## EXERCISE
The reply to the records below should contain exactly the lines from the line with "[329,630,377,641] balancer, ->" through the line with "[565,289,646,303] [44,309,174,322] fully", and nothing besides.

Change detection data
- - - - -

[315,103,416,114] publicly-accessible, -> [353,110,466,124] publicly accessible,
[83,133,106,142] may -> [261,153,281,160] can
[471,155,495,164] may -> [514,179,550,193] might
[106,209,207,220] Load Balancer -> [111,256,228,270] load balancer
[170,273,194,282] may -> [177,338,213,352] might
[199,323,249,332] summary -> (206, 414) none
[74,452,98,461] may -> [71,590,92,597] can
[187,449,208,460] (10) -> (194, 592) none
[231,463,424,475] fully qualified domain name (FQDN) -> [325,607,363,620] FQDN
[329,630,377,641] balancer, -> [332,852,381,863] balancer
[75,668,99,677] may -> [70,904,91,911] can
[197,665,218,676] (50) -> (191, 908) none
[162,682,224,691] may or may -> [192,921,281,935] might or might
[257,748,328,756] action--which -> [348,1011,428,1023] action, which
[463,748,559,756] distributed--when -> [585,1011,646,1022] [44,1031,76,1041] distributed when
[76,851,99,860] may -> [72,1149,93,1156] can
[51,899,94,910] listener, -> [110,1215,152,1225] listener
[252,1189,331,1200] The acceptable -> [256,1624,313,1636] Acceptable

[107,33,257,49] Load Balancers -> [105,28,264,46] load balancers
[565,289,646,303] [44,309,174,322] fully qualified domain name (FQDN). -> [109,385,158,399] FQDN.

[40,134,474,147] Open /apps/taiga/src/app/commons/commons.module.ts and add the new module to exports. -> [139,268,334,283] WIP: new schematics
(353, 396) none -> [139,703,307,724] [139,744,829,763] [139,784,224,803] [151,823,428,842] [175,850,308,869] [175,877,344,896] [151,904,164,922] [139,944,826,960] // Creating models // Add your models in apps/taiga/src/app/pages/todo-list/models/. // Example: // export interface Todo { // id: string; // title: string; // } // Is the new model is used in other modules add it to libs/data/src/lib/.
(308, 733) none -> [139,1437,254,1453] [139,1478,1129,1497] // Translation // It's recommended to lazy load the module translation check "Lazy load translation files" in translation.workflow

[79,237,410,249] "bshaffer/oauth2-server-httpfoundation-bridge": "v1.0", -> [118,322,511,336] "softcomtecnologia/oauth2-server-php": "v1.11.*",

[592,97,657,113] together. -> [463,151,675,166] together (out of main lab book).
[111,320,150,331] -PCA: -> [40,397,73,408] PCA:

- - - - -

## EXERCISE SOLUTION
[329,630,377,641] balancer, -> [332,852,381,863] balancer
[75,668,99,677] may -> [70,904,91,911] can
[197,665,218,676] (50) -> (191, 908) none
[162,682,224,691] may or may -> [192,921,281,935] might or might
[257,748,328,756] action--which -> [348,1011,428,1023] action, which
[463,748,559,756] distributed--when -> [585,1011,646,1022] [44,1031,76,1041] distributed when
[76,851,99,860] may -> [72,1149,93,1156] can
[51,899,94,910] listener, -> [110,1215,152,1225] listener
[252,1189,331,1200] The acceptable -> [256,1624,313,1636] Acceptable

[107,33,257,49] Load Balancers -> [105,28,264,46] load balancers
[565,289,646,303] [44,309,174,322] fully qualified domain name (FQDN). -> [109,385,158,399] FQDN.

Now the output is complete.